The line between a “user” and a “developer” is soft and flexible on the web, and it should remain that way, lest some know-it-alls or business-suited sharpies lead us down an over-complicated, proprietary path.

Even in the early days of NCSA Mosaic, when there were ~40 servers in the world with content to care about breaking with incompatible browser changes, marca and ebina had good reason to tweak Mosaic’s layout engine to support known usage errors, some of which we now call “quirks”.

I cheerfully acknowledge that this is heresy, but their decision (insofar as it was a decision) was simply good economics, and it offered better usability or human factors design than a strict SGML purism would have afforded. Without tolerating human error of the sort tolerated in natural languages, I think it likely that the web would not have grown as it did.

Throughout the explosive growth of the web, View / Source has played a crucial role, hard to appreciate if you dumb down your user model based on myopic hindsight and a static analysis of the majority cohort of “end users”.

Anyway, I wanted to reassure everyone, from our top Gecko hackers to interested web developers to enthusiastic surfers, that Firefox is not about to implode into a bare-bones, ultra-minimalist browser that those important hackers, et al., can’t use.
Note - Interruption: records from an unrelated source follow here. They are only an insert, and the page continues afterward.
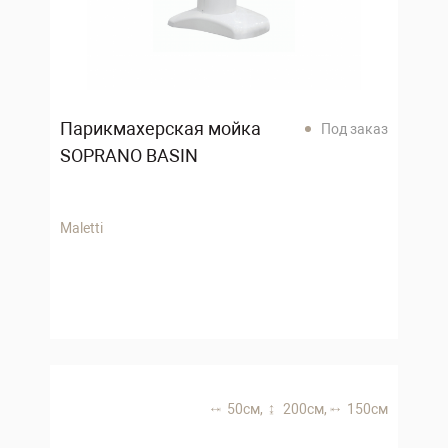
Парикмахерская мойка
Под заказ
SOPRANO BASIN
Maletti
50 см,
200 см,
150 см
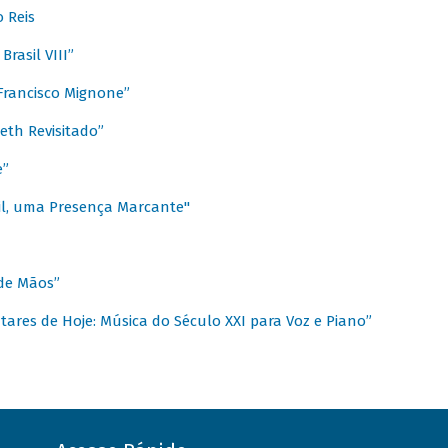
 Reis
rasil VIII”
rancisco Mignone”
reth Revisitado”
e”
sil, uma Presença Marcante"
 de Mãos”
ares de Hoje: Música do Século XXI para Voz e Piano”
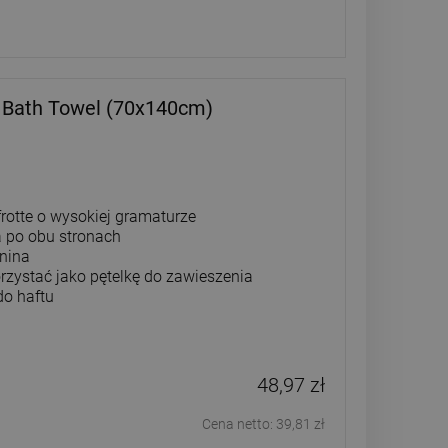
y Bath Towel (70x140cm)
rotte o wysokiej gramaturze
a po obu stronach
anina
rzystać jako pętelkę do zawieszenia
do haftu
48,97 zł
Cena netto:
39,81 zł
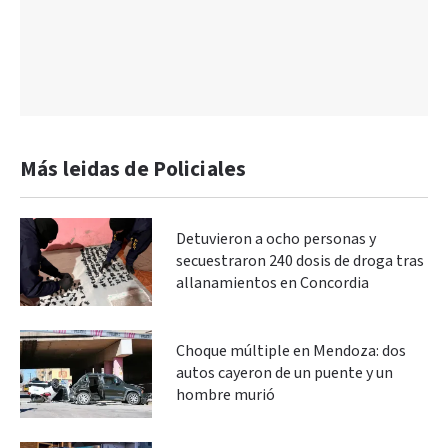
Más leidas de Policiales
Detuvieron a ocho personas y
secuestraron 240 dosis de droga tras
allanamientos en Concordia
Choque múltiple en Mendoza: dos
autos cayeron de un puente y un
hombre murió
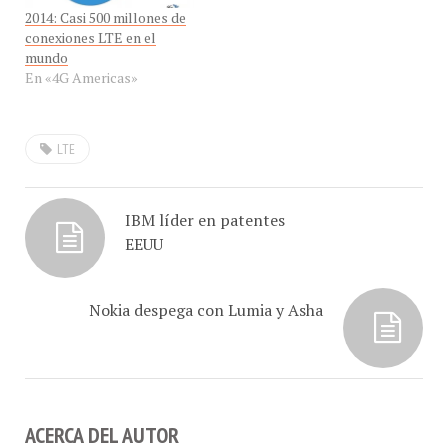
por Digitel…
2014: Casi 500 millones de
conexiones LTE en el
mundo
En «4G Americas»
LTE
IBM líder en patentes
EEUU
Nokia despega con Lumia y Asha
ACERCA DEL AUTOR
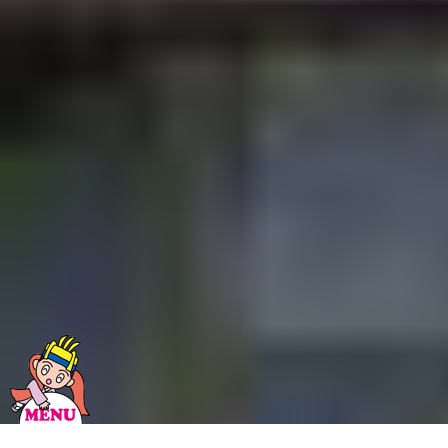
自治会の概要
自治会からのお知らせ
銘苅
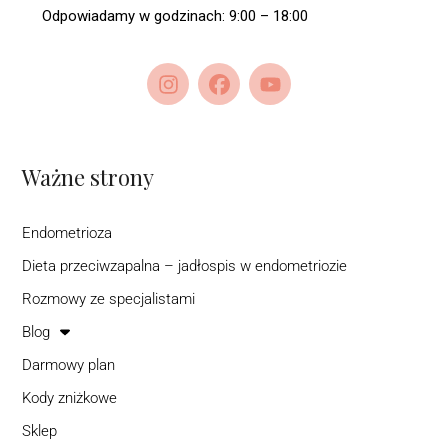
Odpowiadamy w godzinach: 9:00 – 18:00
Ważne strony
Endometrioza
Dieta przeciwzapalna – jadłospis w endometriozie
Rozmowy ze specjalistami
Blog
Darmowy plan
Kody zniżkowe
Sklep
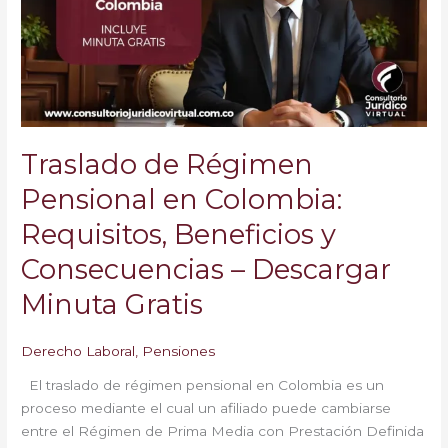
en
Colombia:
Requisitos,
Beneficios
y
Consecuencias
–
Traslado de Régimen
Descargar
Minuta
Pensional en Colombia:
Gratis
Requisitos, Beneficios y
Consecuencias – Descargar
Minuta Gratis
Derecho Laboral
,
Pensiones
El traslado de régimen pensional en Colombia es un
proceso mediante el cual un afiliado puede cambiarse
entre el Régimen de Prima Media con Prestación Definida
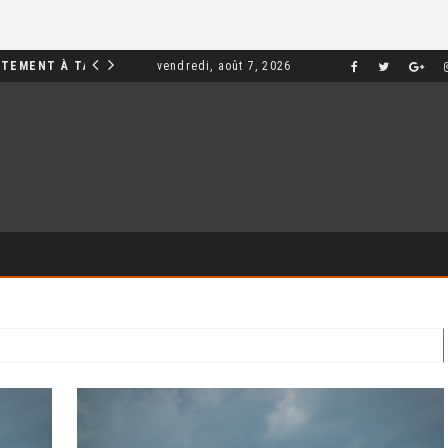
INVESTIR DANS UN APPARTEMENT À TANGER : OPPORTUNITÉS ET POINTS ESSENTIELS À CONNAÎTRE
vendredi, août 7, 2026
MARKETING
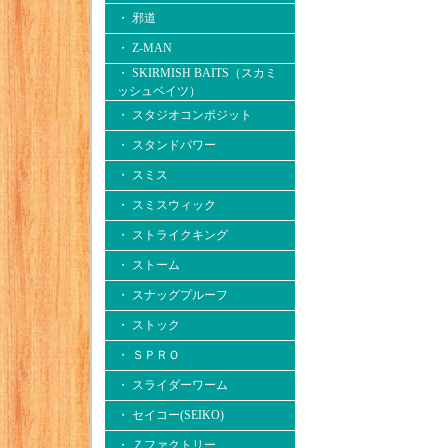
・ 邪道
・ Z-MAN
・ SKIRMISH BAITS（スカミ
ッシュベイツ）
・ スタジオコンポジット
・ スタンドパワー
・ スミス
・ スミスウィック
・ ストライクキング
・ ストーム
・ スナッグプルーフ
・ ストック
・ ＳＰＲＯ
・ スライダーワーム
・ セイコー(SEIKO)
・ Ｚファクトリー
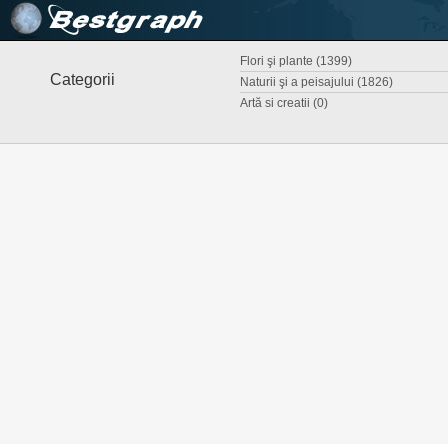
Flori şi plante (1399)
Categorii
Naturii şi a peisajului (1826)
Artă si creatii (0)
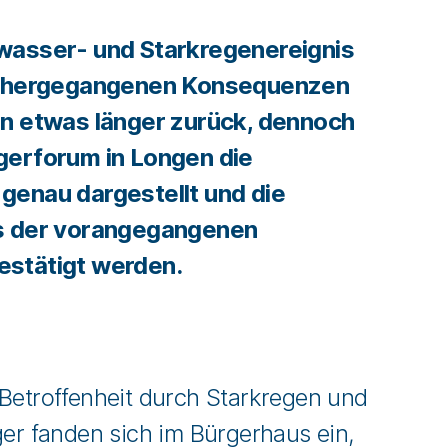
wasser- und Starkregenereignis
inhergegangenen Konsequenzen
on etwas länger zurück, dennoch
gerforum in Longen die
genau dargestellt und die
s der vorangegangenen
stätigt werden.
Betroffenheit durch Starkregen und
er fanden sich im Bürgerhaus ein,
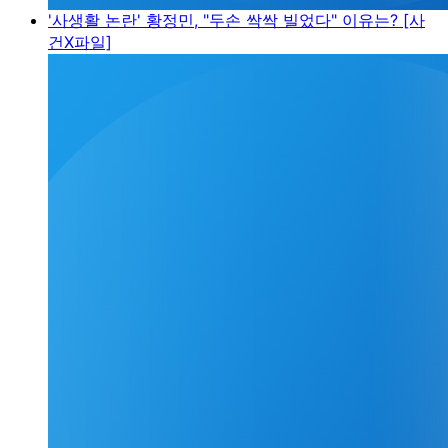
'사생활 논란' 황정민, "두손 싹싹 빌었다" 이유는? [사
건X파일]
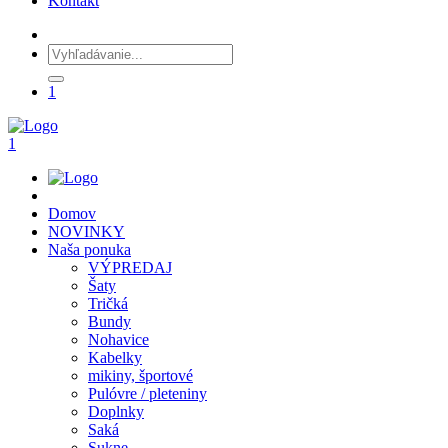
Kontakt
1
1
Domov
NOVINKY
Naša ponuka
VÝPREDAJ
Šaty
Tričká
Bundy
Nohavice
Kabelky
mikiny, športové
Pulóvre / pleteniny
Doplnky
Saká
Sukne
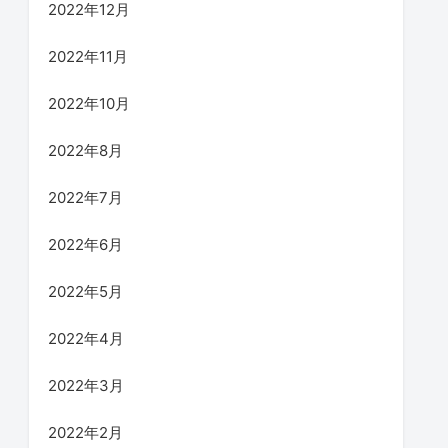
2022年12月
2022年11月
2022年10月
2022年8月
2022年7月
2022年6月
2022年5月
2022年4月
2022年3月
2022年2月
Firefox cannot be “all things to all people” without at least some people having to configure an extension or two, but the default features should support the crucial user bases.

There’s another point worth making about these late-breaking Firefox feature removal plans: it’s not wise to remove anything significant after Firefox 0.9, because removal has risks and opportunity costs — more marketing than technical to be sure — that we can’t fully assess in the time remaining before 1.0. If we can remove a buggily inadequate, vestigial feature such as offline support, perhaps. But certainly not View / Source, View / Page Info, or the JavaScript Console item in the Tools menu.

I’m willing to see DOM Inspector moved to an extension, based on its relative novelty and complexity compared to View / Source.

I’m increasingly skeptical about the wisdom of the alternative style sheet UI removal decried by Daniel, and I’ll make sure that feedback from the preview release on this removal is heard and fairly evaluated.

About Firefox UI: we’re trying something with both SeaMonkey and Firefox (and Thunderbird) now that couldn’t be done in the old days when Netscape paid most module owners, along with a good number of professional UI (or UE, they used to call it) designers: individually accountable product design leads.

Product design can’t be done well by committee, and SeaMonkey’s UI was always worse for the compromises, bloat, and confusion about its intended audience that resulted from past committees. No one was much or well empowered by any nominal share in such a committee or mob.

For SeaMonkey, which is moving into a sustaining engineering mode, and won’t be our premier product after Firefox 1.0, Neil Rashbrook leads the UI design and implementation.

For Firefox, Ben Goodger is the design lead.